Gold is in meltdown as investors look elsewhere to stash value – by Ray Turchansky (Canadian Business Magazine – November 10, 2015)

Global investors looking for an asset class to store value are increasingly turning to other options like real estate or fine art

Back in Roman times, an ounce of gold bought 300 loaves of bread, roughly the same as it does now. Two ounces would buy you an acre of the best farmland in Alberta in the 1930s; incredibly, it could do the same until very recently.

It was this capacity for holding its purchasing power and moving in the opposite direction of other asset classes that long made gold the ultimate safe haven, something investors going back five centuries to Jakob Fugger the Rich have recommended one hold in one’s portfolio.

Only gold has turned out to be a terrible hedge this year.
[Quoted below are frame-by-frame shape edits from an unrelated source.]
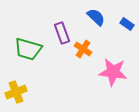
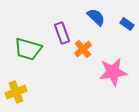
orange cross: rotated 18 degrees clockwise
pink star: rotated 16 degrees counterclockwise
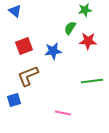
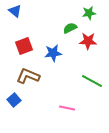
green star: moved 4 px right, 3 px down
green semicircle: rotated 32 degrees clockwise
blue star: moved 2 px down
brown L-shape: rotated 45 degrees clockwise
green line: rotated 35 degrees clockwise
blue square: rotated 24 degrees counterclockwise
pink line: moved 4 px right, 5 px up
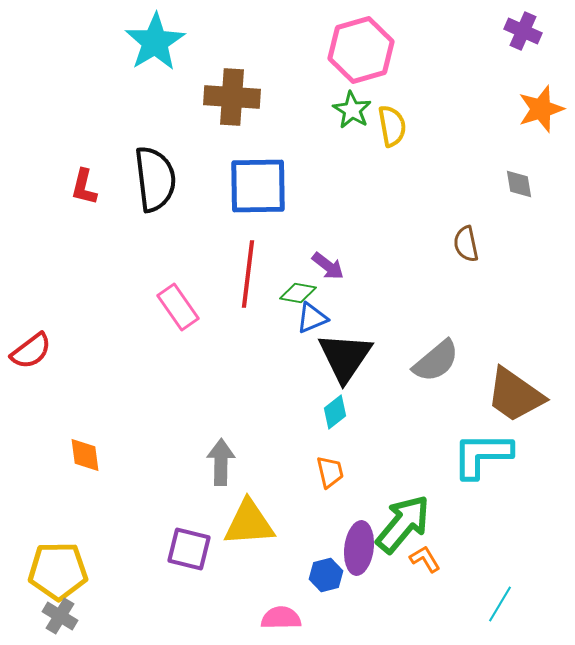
Amid the worst market volatility since the Great Recession, it’s fallen in value along with stocks and bonds. A growing number of prominent investors are concluding the yellow metal has lost its status as a go-to asset in times of trouble—perhaps for good.
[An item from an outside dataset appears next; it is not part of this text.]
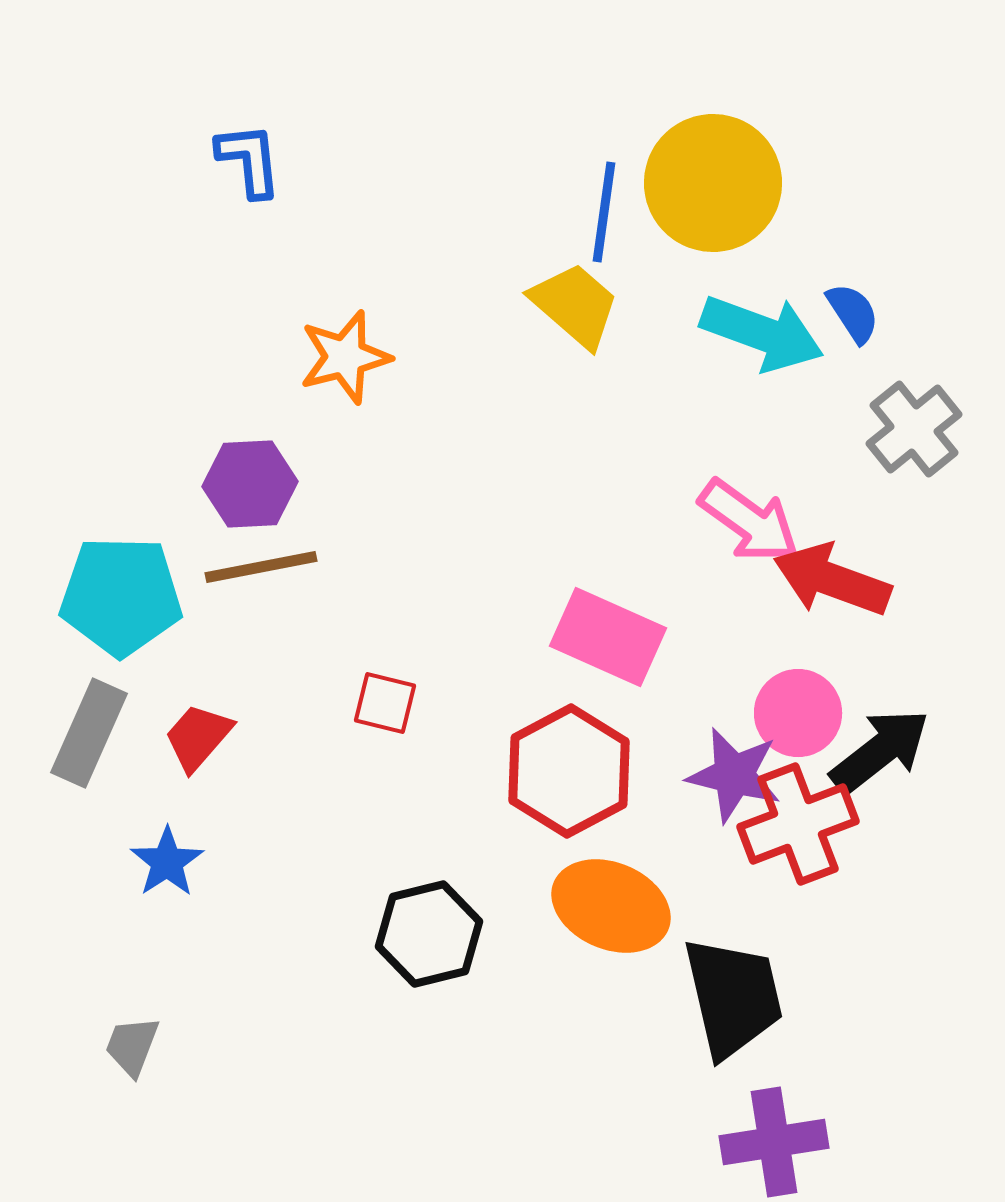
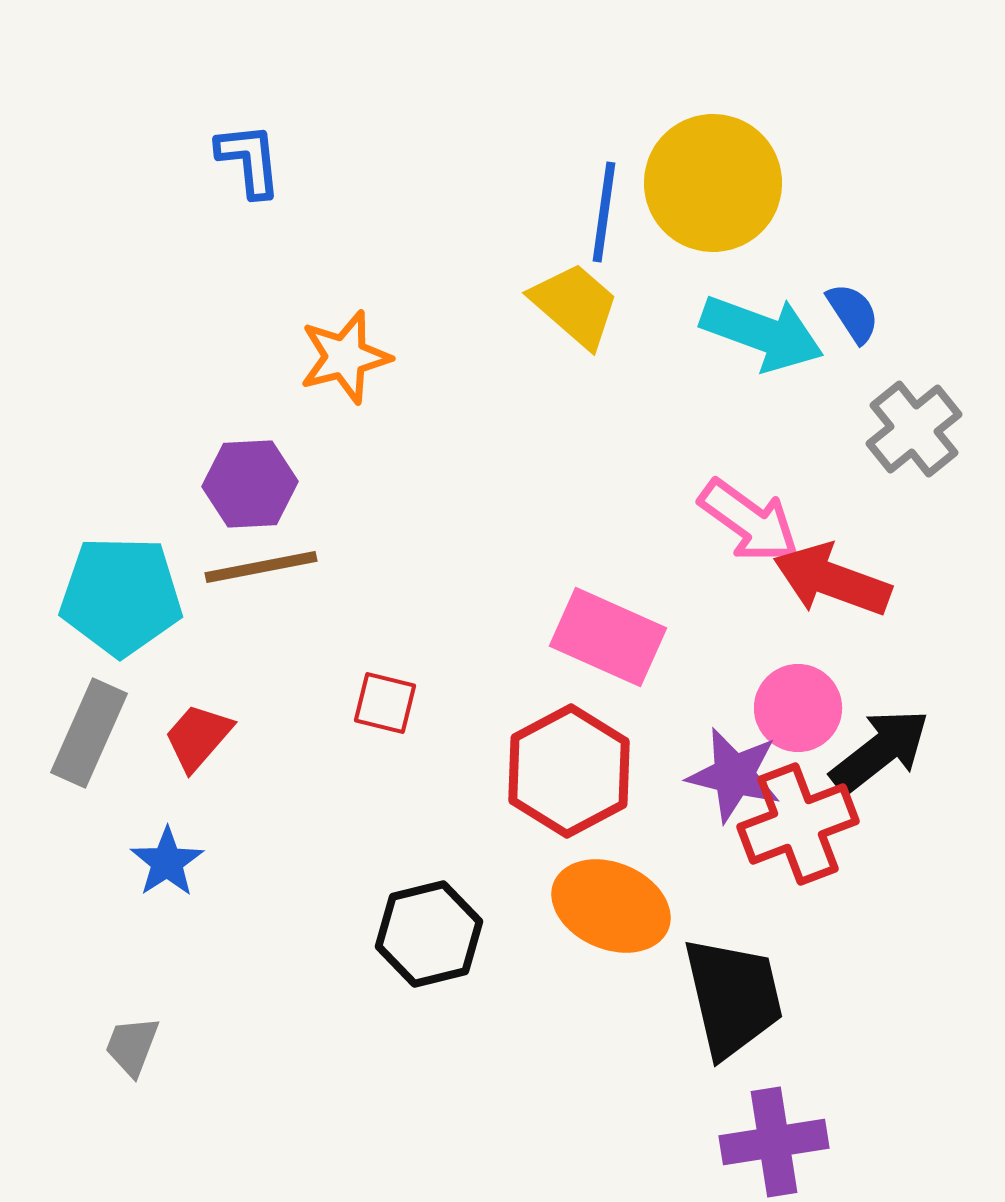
pink circle: moved 5 px up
Even some long-time gold bugs are beginning to have doubts. “Gold has been dead since November of 2011. If you’ve owned gold in [U.S.] dollar terms it has been a terrifying trade,” admits Dennis Gartman, the Hong Kong–based publisher of The Gartman Letter.

“Gold today clearly has lost its lustre,” says Angus Watt, managing director with National Bank Financial. He notes how, in the wake of the 2008 financial crisis, the safe haven has proven to be U.S. treasuries and U.S. currency. And those will be the assets investors will gravitate to the next time a crisis hits, he says.

“Gold today is nothing more or less than a commodity, and we could have a debate whether it’s a commodity or a currency without an interest rate,” Watt continues. “People don’t choose between the U.S. dollar or gold; it’s the U.S. dollar or the euro. Gold today is no more of an alternative currency to global traders than the Canadian dollar is.”

Gold as just another commodity should be a scary prospect for its holders, in that it doesn’t get consumed like oil or soybeans. Only about a third of what’s produced by the mining industry is used for jewelry and industrial purposes.